(Beginning of PAGE EXTRACT)

Welcome to DC Patra. Roux can be made with about any fat or combination of fats. I often use butter and olive oil. Sometimes bacon fat is used specifically in cajun dishes.

The important thing to remember is to use a 1:1 ratio of fat to flour. Turn the heat to medium / medium low and stir constantly. Keep cooking until the roux is the color that you want...nutty brown.

.40
 
I think it depends on your taste. I like my cajun food very light, (country style), so I use Pure Vegetable Oil.

To me, butter/bacon/ olive oil imparts too strong a flavor.

as .40 said, 1:1 ratio, then I stir mine to med. dark color, think Milk Chocolat bar.

I let the roux cool a bit, the flour settles down and the oil floats..

if it looks like too much oil for you, then you just tilt the skillet, and spoon off some of the oil.

Eric, Austin, Tx.
 
I am an 'Escoffier' 'true believer' when it comes to pretty much anything to do with stocks/sauces/rouxs. I have made roux other ways in the past but a few years ago I decided to 'follow the culinary 'bible' IMO.
Here's the secret to making a classic guaranteed perfect roux every time: Six parts flour and five parts CLARIFIED butter. Combine and gently cook until the roux has reached a 'sandy texture'. Make absolutely sure the roux has cooled (refrigerate) before adding any liquid to it. When you do add the liquid make sure you add it all at once. Do not 'drizzle' it in. As the liquid is added stir stir stir over medium heat.

(End of PAGE EXTRACT)

:: ASSIGNED TASK ::
Copy the roux discussion from "The important thing" up to and including "strong a flavor.", replacing "flour" with "wheat flour".

(Beginning of PROVIDED MATERIAL)

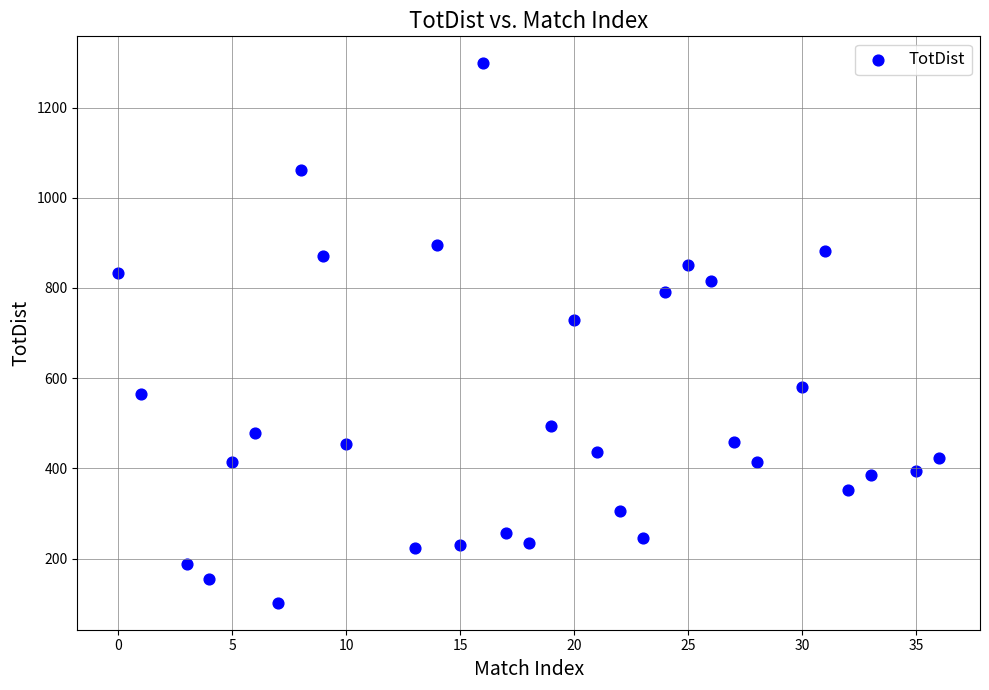

What is the range of X values (max minus min)?

36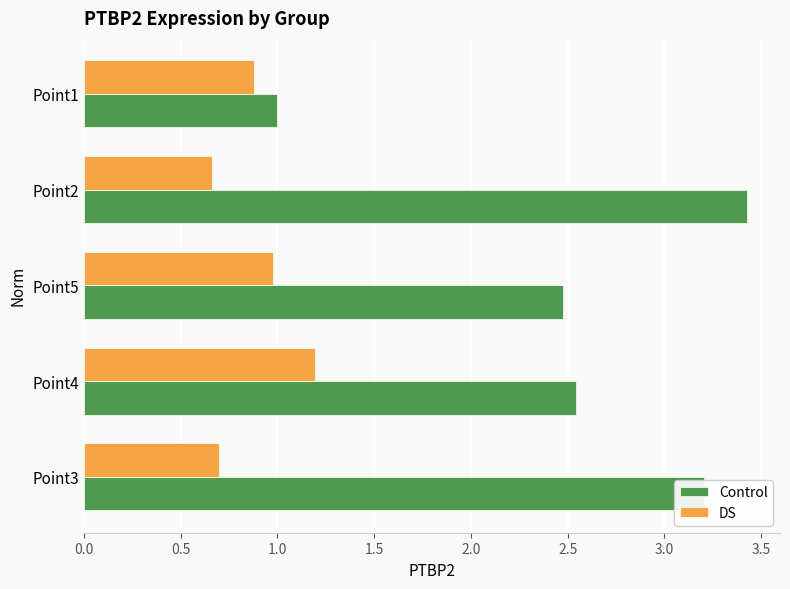

At which category is the sum across all series the highest?

Point2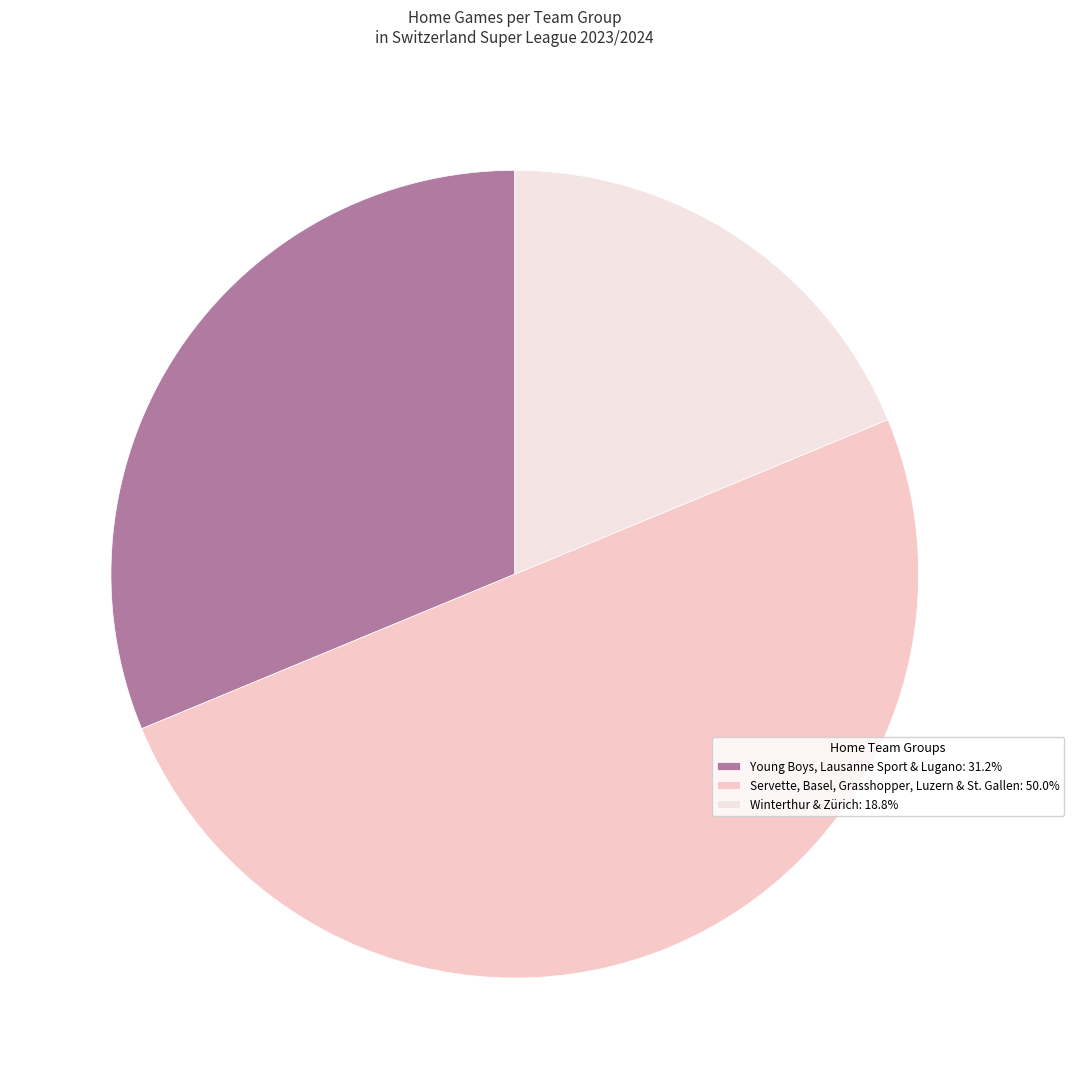

Count the number of slices in the pie.

3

(End of PROVIDED MATERIAL)

:: EXERCISE OUTPUT ::
The important thing to remember is to use a 1:1 ratio of fat to wheat flour. Turn the heat to medium / medium low and stir constantly. Keep cooking until the roux is the color that you want...nutty brown.

.40
 
I think it depends on your taste. I like my cajun food very light, (country style), so I use Pure Vegetable Oil.

To me, butter/bacon/ olive oil imparts too strong a flavor.